- _Required action_
State how many lines of the records below contain the word "Visualization", giving the number and nothing else.

________________________

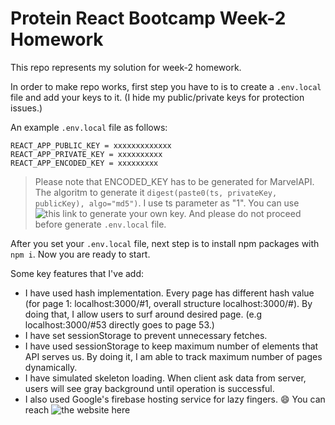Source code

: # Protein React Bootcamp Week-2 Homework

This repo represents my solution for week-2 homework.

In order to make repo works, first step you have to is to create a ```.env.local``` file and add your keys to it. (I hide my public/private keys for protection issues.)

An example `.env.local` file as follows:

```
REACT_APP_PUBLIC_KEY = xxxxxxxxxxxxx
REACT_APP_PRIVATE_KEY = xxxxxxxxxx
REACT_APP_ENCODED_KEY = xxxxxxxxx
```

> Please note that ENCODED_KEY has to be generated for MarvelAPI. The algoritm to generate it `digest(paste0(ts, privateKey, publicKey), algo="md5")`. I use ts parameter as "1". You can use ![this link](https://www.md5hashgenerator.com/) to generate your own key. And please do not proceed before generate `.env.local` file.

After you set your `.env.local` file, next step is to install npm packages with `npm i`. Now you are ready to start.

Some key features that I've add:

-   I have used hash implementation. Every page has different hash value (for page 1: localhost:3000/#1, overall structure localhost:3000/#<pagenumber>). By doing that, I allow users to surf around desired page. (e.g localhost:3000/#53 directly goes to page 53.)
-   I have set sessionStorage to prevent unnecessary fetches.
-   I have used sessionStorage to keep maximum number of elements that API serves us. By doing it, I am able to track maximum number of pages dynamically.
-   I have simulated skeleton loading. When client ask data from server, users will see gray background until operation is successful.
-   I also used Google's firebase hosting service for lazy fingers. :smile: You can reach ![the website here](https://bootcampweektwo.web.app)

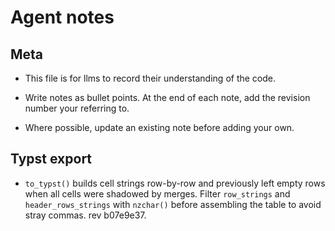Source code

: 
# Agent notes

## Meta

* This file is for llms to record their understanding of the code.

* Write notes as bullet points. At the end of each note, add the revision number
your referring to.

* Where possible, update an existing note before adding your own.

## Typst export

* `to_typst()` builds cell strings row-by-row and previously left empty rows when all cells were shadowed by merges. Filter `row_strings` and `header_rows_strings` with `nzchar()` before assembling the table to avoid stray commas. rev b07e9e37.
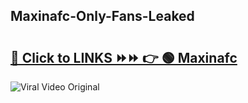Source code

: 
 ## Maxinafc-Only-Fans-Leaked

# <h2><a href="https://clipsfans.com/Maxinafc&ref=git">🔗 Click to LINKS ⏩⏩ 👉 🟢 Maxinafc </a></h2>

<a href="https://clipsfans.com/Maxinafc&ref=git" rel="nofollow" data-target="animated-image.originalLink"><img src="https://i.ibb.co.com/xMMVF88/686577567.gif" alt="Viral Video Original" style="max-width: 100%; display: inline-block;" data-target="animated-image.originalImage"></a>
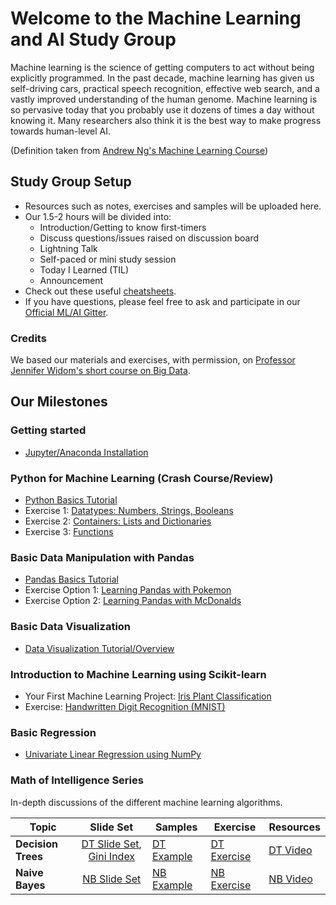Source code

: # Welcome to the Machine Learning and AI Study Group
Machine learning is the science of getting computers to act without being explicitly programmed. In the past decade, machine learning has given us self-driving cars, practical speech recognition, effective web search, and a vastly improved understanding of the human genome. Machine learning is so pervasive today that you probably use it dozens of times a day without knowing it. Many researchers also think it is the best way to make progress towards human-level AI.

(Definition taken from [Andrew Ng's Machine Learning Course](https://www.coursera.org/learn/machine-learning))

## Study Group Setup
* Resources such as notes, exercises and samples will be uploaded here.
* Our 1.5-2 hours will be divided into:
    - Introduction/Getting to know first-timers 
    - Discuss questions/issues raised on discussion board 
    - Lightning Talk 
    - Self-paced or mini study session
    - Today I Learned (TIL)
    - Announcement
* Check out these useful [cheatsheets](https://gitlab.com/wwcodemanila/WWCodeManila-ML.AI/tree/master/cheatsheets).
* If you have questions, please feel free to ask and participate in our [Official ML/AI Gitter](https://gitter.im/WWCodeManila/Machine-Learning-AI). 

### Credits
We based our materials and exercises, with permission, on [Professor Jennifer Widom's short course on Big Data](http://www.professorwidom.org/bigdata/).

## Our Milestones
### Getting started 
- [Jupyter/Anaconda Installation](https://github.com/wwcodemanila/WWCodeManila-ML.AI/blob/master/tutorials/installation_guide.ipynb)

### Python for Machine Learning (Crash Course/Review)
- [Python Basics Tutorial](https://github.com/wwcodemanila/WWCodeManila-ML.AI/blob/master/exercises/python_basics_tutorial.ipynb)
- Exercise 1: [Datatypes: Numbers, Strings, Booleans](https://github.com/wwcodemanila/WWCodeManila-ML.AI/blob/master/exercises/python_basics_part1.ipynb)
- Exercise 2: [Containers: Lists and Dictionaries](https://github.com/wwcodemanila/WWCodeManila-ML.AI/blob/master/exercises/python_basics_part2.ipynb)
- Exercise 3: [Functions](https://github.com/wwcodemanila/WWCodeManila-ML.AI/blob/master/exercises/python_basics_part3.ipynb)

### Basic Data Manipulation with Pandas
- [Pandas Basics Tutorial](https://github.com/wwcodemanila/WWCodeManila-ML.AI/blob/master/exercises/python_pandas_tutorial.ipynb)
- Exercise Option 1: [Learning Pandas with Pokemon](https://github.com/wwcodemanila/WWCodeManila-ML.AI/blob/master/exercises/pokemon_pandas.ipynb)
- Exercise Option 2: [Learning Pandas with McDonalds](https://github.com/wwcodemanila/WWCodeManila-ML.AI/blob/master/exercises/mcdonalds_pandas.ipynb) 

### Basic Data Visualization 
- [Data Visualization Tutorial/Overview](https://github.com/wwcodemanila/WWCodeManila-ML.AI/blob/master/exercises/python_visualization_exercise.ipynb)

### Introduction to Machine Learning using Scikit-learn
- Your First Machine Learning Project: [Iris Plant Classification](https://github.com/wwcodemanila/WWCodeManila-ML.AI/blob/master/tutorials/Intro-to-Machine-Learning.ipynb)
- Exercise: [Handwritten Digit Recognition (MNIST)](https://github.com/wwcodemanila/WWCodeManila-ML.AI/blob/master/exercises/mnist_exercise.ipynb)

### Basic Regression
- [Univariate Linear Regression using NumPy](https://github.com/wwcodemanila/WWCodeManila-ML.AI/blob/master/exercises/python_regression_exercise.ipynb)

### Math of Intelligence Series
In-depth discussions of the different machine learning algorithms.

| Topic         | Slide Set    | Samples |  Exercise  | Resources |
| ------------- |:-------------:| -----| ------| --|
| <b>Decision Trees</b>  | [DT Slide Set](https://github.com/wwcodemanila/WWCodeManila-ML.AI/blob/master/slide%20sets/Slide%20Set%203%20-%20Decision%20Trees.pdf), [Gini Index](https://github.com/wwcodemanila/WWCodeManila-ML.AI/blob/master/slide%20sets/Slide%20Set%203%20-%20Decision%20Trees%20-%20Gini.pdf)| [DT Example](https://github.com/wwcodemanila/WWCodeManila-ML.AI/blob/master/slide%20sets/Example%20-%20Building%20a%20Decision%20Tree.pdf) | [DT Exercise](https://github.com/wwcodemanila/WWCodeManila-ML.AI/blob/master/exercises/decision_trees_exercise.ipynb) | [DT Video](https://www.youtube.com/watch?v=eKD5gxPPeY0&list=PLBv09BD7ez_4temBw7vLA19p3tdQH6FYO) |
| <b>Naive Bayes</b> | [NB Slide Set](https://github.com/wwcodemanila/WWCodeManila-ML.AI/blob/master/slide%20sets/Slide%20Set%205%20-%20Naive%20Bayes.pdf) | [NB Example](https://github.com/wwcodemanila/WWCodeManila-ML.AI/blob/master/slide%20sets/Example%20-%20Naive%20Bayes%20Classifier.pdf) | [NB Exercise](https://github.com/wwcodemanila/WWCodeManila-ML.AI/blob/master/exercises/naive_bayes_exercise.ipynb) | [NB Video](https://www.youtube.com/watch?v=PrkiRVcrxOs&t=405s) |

________________________

- _Finished exercise_
2